### REQUIRED TASKS
(a) Decide whether each statement below agrees with the interview article, answering yes or no and quoting the deciding words of that article: (i) The interview was recorded for the Board Matters podcast. (ii) The General attended a meeting in Las Vegas. (iii) The interview took place in March.
(b) According to the interview article, what is the name of the strategic framework the General talked about?
(c) Write the next part of the interview article, picking up after its last sentence.

### READING TEXT

Navigating With Compass
Imagine every Salvationist around the Army globe really clear about what it means to be a person who belongs to God.
In January, Dale Bannon (DB), National Community Relations and Development Secretary, interviewed General Lyndon Buckingham (LB), international leader of The Salvation Army, for the Board Matters podcast. The General attended the National Advisory Board meeting in Las Vegas and sat down to talk about his background, experiences as General, and the Compass Global Strategic Framework.
DB: You are the first General from New Zealand. For our listeners who don’t know your story, I think I’d just like to start there. Tell us about your background, your family, and how you got from being an officer in New Zealand to the General of the Salvation Army.

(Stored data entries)
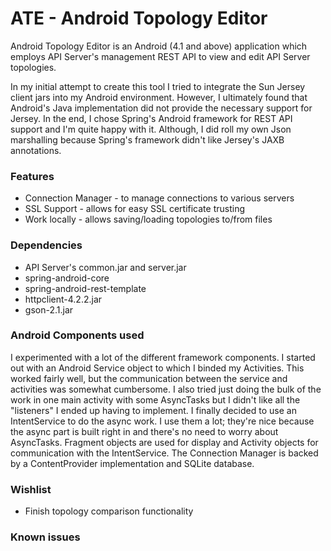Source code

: ATE - Android Topology Editor
===

Android Topology Editor is an Android (4.1 and above) application which employs API Server's management REST API to view and edit API Server topologies.

In my initial attempt to create this tool I tried to integrate the Sun Jersey client jars into my Android environment. 
However, I ultimately found that Android's Java implementation did not provide the necessary support for Jersey. In the end,
I chose Spring's Android framework for REST API support and I'm quite happy with it. Although, I did roll my own Json marshalling 
because Spring's framework didn't like Jersey's JAXB annotations.

### Features ###

* Connection Manager - to manage connections to various servers
* SSL Support - allows for easy SSL certificate trusting
* Work locally - allows saving/loading topologies to/from files

### Dependencies ###
* API Server's common.jar and server.jar
* spring-android-core 
* spring-android-rest-template
* httpclient-4.2.2.jar
* gson-2.1.jar

### Android Components used ###
I experimented with a lot of the different framework components. I started out with an Android Service object to which I binded my Activities.
This worked fairly well, but the communication between the service and activities was somewhat cumbersome. I also tried just doing the bulk
of the work in one main activity with some AsyncTasks but I didn't like all the "listeners" I ended up having to implement.
I finally decided to use an IntentService to do the async work. I use them a lot; they're nice because the async part is built right in and 
there's no need to worry about AsyncTasks. Fragment objects are used for display and Activity objects for communication with the IntentService. 
The Connection Manager is backed by a ContentProvider implementation and SQLite database.

### Wishlist ###
* Finish topology comparison functionality

### Known issues ###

### ANSWERS FOR THE TASKS
(a) (i) Yes: "for the Board Matters podcast". (ii) Yes: "attended the National Advisory Board meeting in Las Vegas". (iii) No: "In January".

(b) The Compass Global Strategic Framework.

(c)
LB: I had officer parents and was raised in the Salvation Army. The Salvation Army came to New Zealand in 1883. And my great-great-grandfather and his son went to a Salvation Army meeting in 1886, and they both got wonderfully saved. Our family has been a part of the movement ever since. So, it’s a beautiful thing. I had officer parents, [I was]raised within the Army, and we’ve celebrated just this week on the 20th of January 35 years as officers in The Salvation Army. So, how we got from our early days to becoming international leaders was a willingness to make ourselves available to the Lord and to the movement. Part of our officership covenant was a kind of commitment of availability and just a willingness to say yes to the opportunities and to the appointments that we’ve been given, and here we are. I can’t believe, to be honest with you, that it’s been 35 years.
DB: In the last year and a half, what has it been like to serve as the international leader of the Salvation Army?
LB: It’s a humbling experience. We’re overwhelmed. I would use two words. I would use the words privilege and burden, and it’s a combination of privilege and burden almost every day. We are finding reasons to give thanks to the Lord for the opportunities that are presented to us in these roles. But we also find ourselves in the presence of the King, seeking wisdom and grace and courage for the burden that is the reality of the movement that’s currently serving in 134 countries around the world and in some pretty interesting scenarios. So, I would say for me it’s a combination of privilege and burden.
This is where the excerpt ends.